▸ Work request: Copy out word for word the lines between the one containing "LISE LA CACHE" and the one containing "DE MON RESULTAT ?**", inclusive, and nothing else.

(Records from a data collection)
───

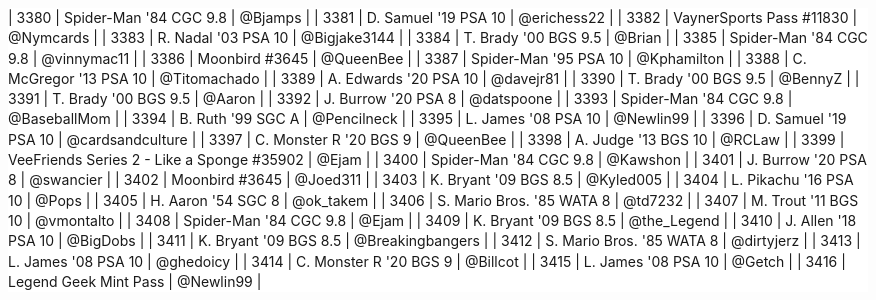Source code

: | 3380 | Spider-Man &#039;84 CGC 9.8 | \@Bjamps |
| 3381 | D. Samuel &#039;19 PSA 10 | \@erichess22 |
| 3382 | VaynerSports Pass #11830 | \@Nymcards |
| 3383 | R. Nadal &#039;03 PSA 10 | \@Bigjake3144 |
| 3384 | T. Brady &#039;00 BGS 9.5 | \@Brian |
| 3385 | Spider-Man &#039;84 CGC 9.8 | \@vinnymac11 |
| 3386 | Moonbird #3645 | \@QueenBee |
| 3387 | Spider-Man &#039;95 PSA 10 | \@Kphamilton |
| 3388 | C. McGregor &#039;13 PSA 10 | \@Titomachado |
| 3389 | A. Edwards &#039;20 PSA 10 | \@davejr81 |
| 3390 | T. Brady &#039;00 BGS 9.5 | \@BennyZ |
| 3391 | T. Brady &#039;00 BGS 9.5 | \@Aaron |
| 3392 | J. Burrow &#039;20 PSA 8 | \@datspoone |
| 3393 | Spider-Man &#039;84 CGC 9.8 | \@BaseballMom |
| 3394 | B. Ruth &#039;99 SGC A | \@Pencilneck |
| 3395 | L. James &#039;08 PSA 10 | \@Newlin99 |
| 3396 | D. Samuel &#039;19 PSA 10 | \@cardsandculture |
| 3397 | C. Monster R &#039;20 BGS 9 | \@QueenBee |
| 3398 | A. Judge &#039;13 BGS 10 | \@RCLaw |
| 3399 | VeeFriends Series 2 - Like a Sponge #35902 | \@Ejam |
| 3400 | Spider-Man &#039;84 CGC 9.8 | \@Kawshon |
| 3401 | J. Burrow &#039;20 PSA 8 | \@swancier |
| 3402 | Moonbird #3645 | \@Joed311 |
| 3403 | K. Bryant &#039;09 BGS 8.5 | \@Kyled005 |
| 3404 | L. Pikachu &#039;16 PSA 10 | \@Pops |
| 3405 | H. Aaron &#039;54 SGC 8 | \@ok_takem |
| 3406 | S. Mario Bros. &#039;85 WATA 8 | \@td7232 |
| 3407 | M. Trout &#039;11 BGS 10 | \@vmontalto |
| 3408 | Spider-Man &#039;84 CGC 9.8 | \@Ejam |
| 3409 | K. Bryant &#039;09 BGS 8.5 | \@the_Legend |
| 3410 | J. Allen &#039;18 PSA 10 | \@BigDobs |
| 3411 | K. Bryant &#039;09 BGS 8.5 | \@Breakingbangers |
| 3412 | S. Mario Bros. &#039;85 WATA 8 | \@dirtyjerz |
| 3413 | L. James &#039;08 PSA 10 | \@ghedoicy |
| 3414 | C. Monster R &#039;20 BGS 9 | \@Billcot |
| 3415 | L. James &#039;08 PSA 10 | \@Getch |
| 3416 | Legend Geek Mint Pass | \@Newlin99 |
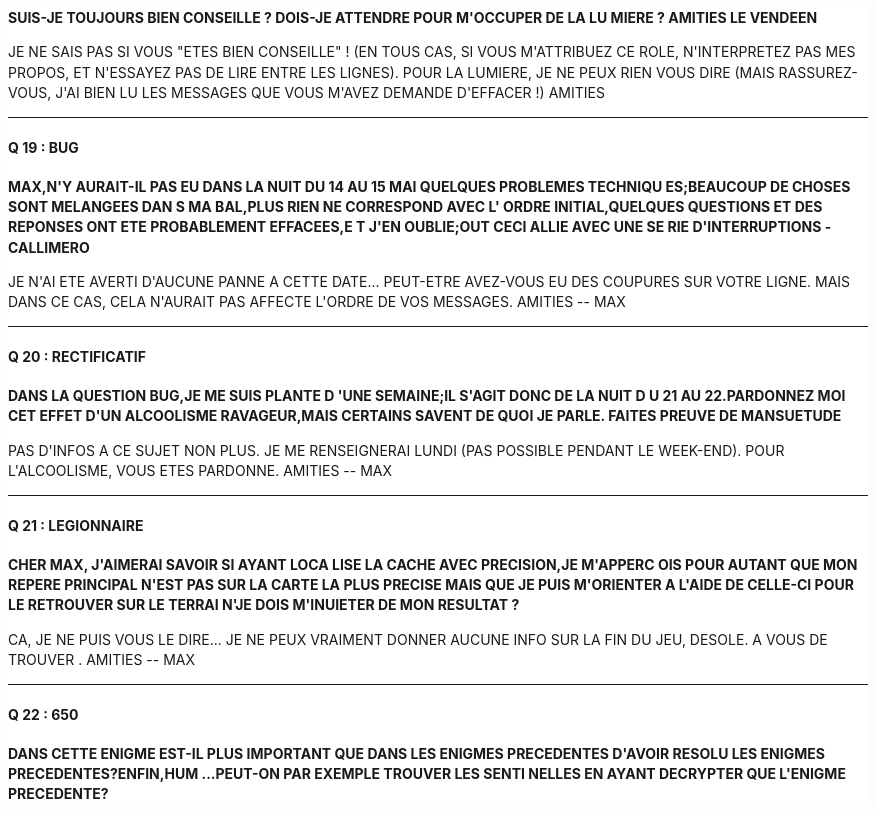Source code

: **SUIS-JE TOUJOURS BIEN CONSEILLE ? DOIS-JE ATTENDRE POUR M'OCCUPER DE LA LU MIERE ? AMITIES LE VENDEEN**

JE NE SAIS PAS SI VOUS "ETES BIEN  CONSEILLE" ! (EN
TOUS CAS, SI VOUS M'ATTRIBUEZ CE ROLE, N'INTERPRETEZ PAS MES PROPOS, ET
N'ESSAYEZ PAS DE LIRE ENTRE LES LIGNES). POUR LA LUMIERE, JE NE PEUX
RIEN VOUS DIRE (MAIS RASSUREZ- VOUS, J'AI BIEN LU LES MESSAGES QUE VOUS
M'AVEZ DEMANDE D'EFFACER !) AMITIES

---

#### Q 19 : BUG

**MAX,N'Y AURAIT-IL PAS EU DANS LA NUIT DU 14 AU 15 MAI
QUELQUES PROBLEMES TECHNIQU ES;BEAUCOUP DE CHOSES SONT MELANGEES DAN S
MA BAL,PLUS RIEN NE CORRESPOND AVEC L' ORDRE INITIAL,QUELQUES QUESTIONS
ET DES  REPONSES ONT ETE PROBABLEMENT EFFACEES,E T J'EN OUBLIE;OUT CECI
ALLIE AVEC UNE SE RIE D'INTERRUPTIONS -CALLIMERO**

JE N'AI ETE AVERTI D'AUCUNE PANNE A  CETTE DATE...
PEUT-ETRE AVEZ-VOUS EU DES COUPURES SUR VOTRE LIGNE. MAIS DANS CE CAS,
CELA N'AURAIT PAS AFFECTE L'ORDRE DE VOS MESSAGES. AMITIES -- MAX

---

#### Q 20 : RECTIFICATIF

**DANS LA QUESTION BUG,JE ME SUIS PLANTE D 'UNE
SEMAINE;IL S'AGIT DONC DE LA NUIT D U 21 AU 22.PARDONNEZ MOI CET EFFET
D'UN  ALCOOLISME RAVAGEUR,MAIS CERTAINS SAVENT  DE QUOI JE PARLE. FAITES
 PREUVE DE MANSUETUDE**

PAS D'INFOS A CE SUJET NON PLUS. JE ME RENSEIGNERAI
LUNDI (PAS POSSIBLE  PENDANT LE WEEK-END). POUR L'ALCOOLISME, VOUS ETES
PARDONNE. AMITIES -- MAX

---

#### Q 21 : LEGIONNAIRE

**CHER MAX, J'AIMERAI SAVOIR SI AYANT LOCA LISE LA CACHE
 AVEC PRECISION,JE M'APPERC OIS POUR AUTANT QUE MON REPERE PRINCIPAL
N'EST PAS SUR LA CARTE LA PLUS PRECISE   MAIS QUE JE PUIS M'ORIENTER A
L'AIDE DE  CELLE-CI POUR LE RETROUVER SUR LE TERRAI N'JE DOIS M'INUIETER
 DE MON RESULTAT ?**

CA, JE NE PUIS VOUS LE DIRE... JE NE PEUX VRAIMENT
DONNER AUCUNE INFO SUR LA FIN DU JEU, DESOLE. A VOUS DE TROUVER .
AMITIES -- MAX

---

#### Q 22 : 650

**DANS CETTE ENIGME EST-IL PLUS IMPORTANT QUE DANS LES
ENIGMES PRECEDENTES D'AVOIR RESOLU LES ENIGMES PRECEDENTES?ENFIN,HUM
...PEUT-ON PAR EXEMPLE TROUVER LES SENTI NELLES EN AYANT DECRYPTER QUE
L'ENIGME PRECEDENTE?**
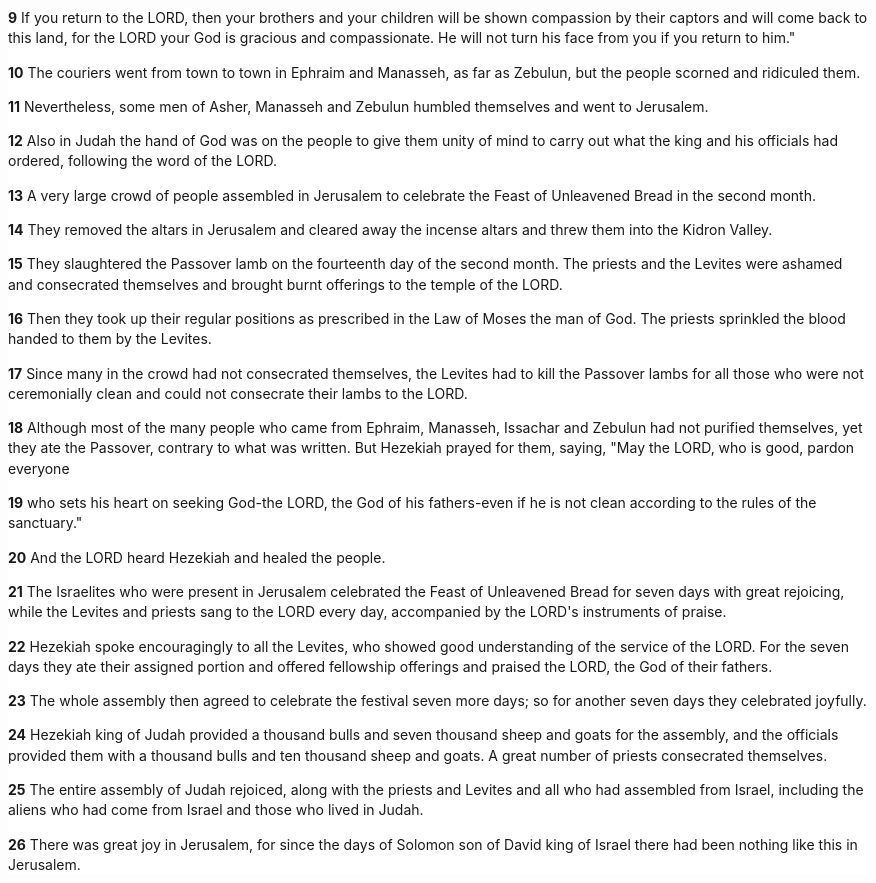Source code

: **9** If you return to the LORD, then your brothers and your children will be shown compassion by their captors and will come back to this land, for the LORD your God is gracious and compassionate. He will not turn his face from you if you return to him."

**10** The couriers went from town to town in Ephraim and Manasseh, as far as Zebulun, but the people scorned and ridiculed them.

**11** Nevertheless, some men of Asher, Manasseh and Zebulun humbled themselves and went to Jerusalem.

**12** Also in Judah the hand of God was on the people to give them unity of mind to carry out what the king and his officials had ordered, following the word of the LORD.

**13** A very large crowd of people assembled in Jerusalem to celebrate the Feast of Unleavened Bread in the second month.

**14** They removed the altars in Jerusalem and cleared away the incense altars and threw them into the Kidron Valley.

**15** They slaughtered the Passover lamb on the fourteenth day of the second month. The priests and the Levites were ashamed and consecrated themselves and brought burnt offerings to the temple of the LORD.

**16** Then they took up their regular positions as prescribed in the Law of Moses the man of God. The priests sprinkled the blood handed to them by the Levites.

**17** Since many in the crowd had not consecrated themselves, the Levites had to kill the Passover lambs for all those who were not ceremonially clean and could not consecrate their lambs to the LORD.

**18** Although most of the many people who came from Ephraim, Manasseh, Issachar and Zebulun had not purified themselves, yet they ate the Passover, contrary to what was written. But Hezekiah prayed for them, saying, "May the LORD, who is good, pardon everyone

**19** who sets his heart on seeking God-the LORD, the God of his fathers-even if he is not clean according to the rules of the sanctuary."

**20** And the LORD heard Hezekiah and healed the people.

**21** The Israelites who were present in Jerusalem celebrated the Feast of Unleavened Bread for seven days with great rejoicing, while the Levites and priests sang to the LORD every day, accompanied by the LORD's instruments of praise.

**22** Hezekiah spoke encouragingly to all the Levites, who showed good understanding of the service of the LORD. For the seven days they ate their assigned portion and offered fellowship offerings and praised the LORD, the God of their fathers.

**23** The whole assembly then agreed to celebrate the festival seven more days; so for another seven days they celebrated joyfully.

**24** Hezekiah king of Judah provided a thousand bulls and seven thousand sheep and goats for the assembly, and the officials provided them with a thousand bulls and ten thousand sheep and goats. A great number of priests consecrated themselves.

**25** The entire assembly of Judah rejoiced, along with the priests and Levites and all who had assembled from Israel, including the aliens who had come from Israel and those who lived in Judah.

**26** There was great joy in Jerusalem, for since the days of Solomon son of David king of Israel there had been nothing like this in Jerusalem.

───

▸ Task result:
**CHER MAX, J'AIMERAI SAVOIR SI AYANT LOCA LISE LA CACHE
 AVEC PRECISION,JE M'APPERC OIS POUR AUTANT QUE MON REPERE PRINCIPAL
N'EST PAS SUR LA CARTE LA PLUS PRECISE   MAIS QUE JE PUIS M'ORIENTER A
L'AIDE DE  CELLE-CI POUR LE RETROUVER SUR LE TERRAI N'JE DOIS M'INUIETER
 DE MON RESULTAT ?**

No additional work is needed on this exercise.